_YOUR INSTRUCTIONS_
Start at the first record below and retype through the last, exactly.

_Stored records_
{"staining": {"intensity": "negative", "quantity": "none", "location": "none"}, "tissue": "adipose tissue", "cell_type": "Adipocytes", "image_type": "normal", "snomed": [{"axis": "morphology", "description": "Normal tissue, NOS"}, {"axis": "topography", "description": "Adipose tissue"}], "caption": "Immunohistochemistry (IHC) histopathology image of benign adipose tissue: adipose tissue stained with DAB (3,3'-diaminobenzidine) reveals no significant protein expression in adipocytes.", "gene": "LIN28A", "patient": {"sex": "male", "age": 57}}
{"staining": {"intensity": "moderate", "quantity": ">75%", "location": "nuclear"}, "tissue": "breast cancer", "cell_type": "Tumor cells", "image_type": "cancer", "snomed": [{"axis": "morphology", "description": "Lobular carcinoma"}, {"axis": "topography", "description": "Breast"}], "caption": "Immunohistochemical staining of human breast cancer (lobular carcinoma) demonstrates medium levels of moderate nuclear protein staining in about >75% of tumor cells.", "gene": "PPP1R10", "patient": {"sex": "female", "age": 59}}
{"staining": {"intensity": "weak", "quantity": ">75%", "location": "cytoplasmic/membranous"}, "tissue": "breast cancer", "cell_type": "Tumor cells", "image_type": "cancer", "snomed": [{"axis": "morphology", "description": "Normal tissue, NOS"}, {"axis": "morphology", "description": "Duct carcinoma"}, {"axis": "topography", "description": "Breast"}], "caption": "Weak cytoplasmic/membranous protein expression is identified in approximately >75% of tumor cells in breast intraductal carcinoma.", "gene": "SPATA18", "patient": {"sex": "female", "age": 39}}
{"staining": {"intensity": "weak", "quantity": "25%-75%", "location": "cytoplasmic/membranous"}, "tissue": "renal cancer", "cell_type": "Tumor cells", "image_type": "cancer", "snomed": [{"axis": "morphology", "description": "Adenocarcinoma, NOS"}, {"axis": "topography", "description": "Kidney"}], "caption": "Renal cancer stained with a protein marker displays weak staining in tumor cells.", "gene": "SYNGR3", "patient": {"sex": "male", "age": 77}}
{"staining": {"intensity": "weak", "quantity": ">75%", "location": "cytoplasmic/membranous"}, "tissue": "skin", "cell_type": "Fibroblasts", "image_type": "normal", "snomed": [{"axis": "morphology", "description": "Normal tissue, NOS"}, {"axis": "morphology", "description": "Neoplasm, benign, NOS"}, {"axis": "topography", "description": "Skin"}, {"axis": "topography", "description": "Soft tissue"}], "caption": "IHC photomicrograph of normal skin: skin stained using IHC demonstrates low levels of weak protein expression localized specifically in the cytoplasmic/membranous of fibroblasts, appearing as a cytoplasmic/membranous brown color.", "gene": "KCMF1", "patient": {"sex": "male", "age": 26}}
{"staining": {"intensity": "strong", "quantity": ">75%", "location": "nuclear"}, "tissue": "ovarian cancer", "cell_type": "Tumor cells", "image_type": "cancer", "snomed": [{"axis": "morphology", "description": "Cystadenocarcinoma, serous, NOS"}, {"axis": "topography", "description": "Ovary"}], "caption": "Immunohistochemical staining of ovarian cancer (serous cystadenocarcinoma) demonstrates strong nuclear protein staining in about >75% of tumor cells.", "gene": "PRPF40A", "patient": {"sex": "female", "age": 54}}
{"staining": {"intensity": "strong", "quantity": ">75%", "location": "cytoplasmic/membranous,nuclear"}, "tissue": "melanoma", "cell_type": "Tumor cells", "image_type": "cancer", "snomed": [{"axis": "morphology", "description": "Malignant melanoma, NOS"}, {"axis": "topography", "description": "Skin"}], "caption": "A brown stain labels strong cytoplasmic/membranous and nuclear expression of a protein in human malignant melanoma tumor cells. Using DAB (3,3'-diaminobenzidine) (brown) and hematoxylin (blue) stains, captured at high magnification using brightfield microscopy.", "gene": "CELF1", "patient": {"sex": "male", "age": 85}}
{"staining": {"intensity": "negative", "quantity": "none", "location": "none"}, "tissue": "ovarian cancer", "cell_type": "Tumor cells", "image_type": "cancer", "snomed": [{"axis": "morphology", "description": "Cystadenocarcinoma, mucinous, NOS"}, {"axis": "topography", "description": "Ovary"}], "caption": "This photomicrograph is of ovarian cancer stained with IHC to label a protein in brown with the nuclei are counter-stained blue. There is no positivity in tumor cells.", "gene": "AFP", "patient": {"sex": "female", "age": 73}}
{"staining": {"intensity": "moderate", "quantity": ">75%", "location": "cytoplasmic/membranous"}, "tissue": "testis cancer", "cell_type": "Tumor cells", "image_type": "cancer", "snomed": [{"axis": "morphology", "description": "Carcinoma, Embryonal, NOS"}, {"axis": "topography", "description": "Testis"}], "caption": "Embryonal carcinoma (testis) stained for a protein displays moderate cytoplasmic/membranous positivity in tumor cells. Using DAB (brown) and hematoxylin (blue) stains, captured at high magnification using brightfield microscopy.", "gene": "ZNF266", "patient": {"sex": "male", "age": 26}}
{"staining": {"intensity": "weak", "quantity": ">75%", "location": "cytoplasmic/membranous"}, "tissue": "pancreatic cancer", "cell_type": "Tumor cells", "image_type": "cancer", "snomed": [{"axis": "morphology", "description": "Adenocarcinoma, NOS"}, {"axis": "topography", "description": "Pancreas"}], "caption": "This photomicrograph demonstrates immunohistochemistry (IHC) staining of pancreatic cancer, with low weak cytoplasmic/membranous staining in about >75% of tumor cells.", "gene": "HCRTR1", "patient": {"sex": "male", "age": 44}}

_WRITTEN SOLUTION_
{"staining": {"intensity": "negative", "quantity": "none", "location": "none"}, "tissue": "adipose tissue", "cell_type": "Adipocytes", "image_type": "normal", "snomed": [{"axis": "morphology", "description": "Normal tissue, NOS"}, {"axis": "topography", "description": "Adipose tissue"}], "caption": "Immunohistochemistry (IHC) histopathology image of benign adipose tissue: adipose tissue stained with DAB (3,3'-diaminobenzidine) reveals no significant protein expression in adipocytes.", "gene": "LIN28A", "patient": {"sex": "male", "age": 57}}
{"staining": {"intensity": "moderate", "quantity": ">75%", "location": "nuclear"}, "tissue": "breast cancer", "cell_type": "Tumor cells", "image_type": "cancer", "snomed": [{"axis": "morphology", "description": "Lobular carcinoma"}, {"axis": "topography", "description": "Breast"}], "caption": "Immunohistochemical staining of human breast cancer (lobular carcinoma) demonstrates medium levels of moderate nuclear protein staining in about >75% of tumor cells.", "gene": "PPP1R10", "patient": {"sex": "female", "age": 59}}
{"staining": {"intensity": "weak", "quantity": ">75%", "location": "cytoplasmic/membranous"}, "tissue": "breast cancer", "cell_type": "Tumor cells", "image_type": "cancer", "snomed": [{"axis": "morphology", "description": "Normal tissue, NOS"}, {"axis": "morphology", "description": "Duct carcinoma"}, {"axis": "topography", "description": "Breast"}], "caption": "Weak cytoplasmic/membranous protein expression is identified in approximately >75% of tumor cells in breast intraductal carcinoma.", "gene": "SPATA18", "patient": {"sex": "female", "age": 39}}
{"staining": {"intensity": "weak", "quantity": "25%-75%", "location": "cytoplasmic/membranous"}, "tissue": "renal cancer", "cell_type": "Tumor cells", "image_type": "cancer", "snomed": [{"axis": "morphology", "description": "Adenocarcinoma, NOS"}, {"axis": "topography", "description": "Kidney"}], "caption": "Renal cancer stained with a protein marker displays weak staining in tumor cells.", "gene": "SYNGR3", "patient": {"sex": "male", "age": 77}}
{"staining": {"intensity": "weak", "quantity": ">75%", "location": "cytoplasmic/membranous"}, "tissue": "skin", "cell_type": "Fibroblasts", "image_type": "normal", "snomed": [{"axis": "morphology", "description": "Normal tissue, NOS"}, {"axis": "morphology", "description": "Neoplasm, benign, NOS"}, {"axis": "topography", "description": "Skin"}, {"axis": "topography", "description": "Soft tissue"}], "caption": "IHC photomicrograph of normal skin: skin stained using IHC demonstrates low levels of weak protein expression localized specifically in the cytoplasmic/membranous of fibroblasts, appearing as a cytoplasmic/membranous brown color.", "gene": "KCMF1", "patient": {"sex": "male", "age": 26}}
{"staining": {"intensity": "strong", "quantity": ">75%", "location": "nuclear"}, "tissue": "ovarian cancer", "cell_type": "Tumor cells", "image_type": "cancer", "snomed": [{"axis": "morphology", "description": "Cystadenocarcinoma, serous, NOS"}, {"axis": "topography", "description": "Ovary"}], "caption": "Immunohistochemical staining of ovarian cancer (serous cystadenocarcinoma) demonstrates strong nuclear protein staining in about >75% of tumor cells.", "gene": "PRPF40A", "patient": {"sex": "female", "age": 54}}
{"staining": {"intensity": "strong", "quantity": ">75%", "location": "cytoplasmic/membranous,nuclear"}, "tissue": "melanoma", "cell_type": "Tumor cells", "image_type": "cancer", "snomed": [{"axis": "morphology", "description": "Malignant melanoma, NOS"}, {"axis": "topography", "description": "Skin"}], "caption": "A brown stain labels strong cytoplasmic/membranous and nuclear expression of a protein in human malignant melanoma tumor cells. Using DAB (3,3'-diaminobenzidine) (brown) and hematoxylin (blue) stains, captured at high magnification using brightfield microscopy.", "gene": "CELF1", "patient": {"sex": "male", "age": 85}}
{"staining": {"intensity": "negative", "quantity": "none", "location": "none"}, "tissue": "ovarian cancer", "cell_type": "Tumor cells", "image_type": "cancer", "snomed": [{"axis": "morphology", "description": "Cystadenocarcinoma, mucinous, NOS"}, {"axis": "topography", "description": "Ovary"}], "caption": "This photomicrograph is of ovarian cancer stained with IHC to label a protein in brown with the nuclei are counter-stained blue. There is no positivity in tumor cells.", "gene": "AFP", "patient": {"sex": "female", "age": 73}}
{"staining": {"intensity": "moderate", "quantity": ">75%", "location": "cytoplasmic/membranous"}, "tissue": "testis cancer", "cell_type": "Tumor cells", "image_type": "cancer", "snomed": [{"axis": "morphology", "description": "Carcinoma, Embryonal, NOS"}, {"axis": "topography", "description": "Testis"}], "caption": "Embryonal carcinoma (testis) stained for a protein displays moderate cytoplasmic/membranous positivity in tumor cells. Using DAB (brown) and hematoxylin (blue) stains, captured at high magnification using brightfield microscopy.", "gene": "ZNF266", "patient": {"sex": "male", "age": 26}}
{"staining": {"intensity": "weak", "quantity": ">75%", "location": "cytoplasmic/membranous"}, "tissue": "pancreatic cancer", "cell_type": "Tumor cells", "image_type": "cancer", "snomed": [{"axis": "morphology", "description": "Adenocarcinoma, NOS"}, {"axis": "topography", "description": "Pancreas"}], "caption": "This photomicrograph demonstrates immunohistochemistry (IHC) staining of pancreatic cancer, with low weak cytoplasmic/membranous staining in about >75% of tumor cells.", "gene": "HCRTR1", "patient": {"sex": "male", "age": 44}}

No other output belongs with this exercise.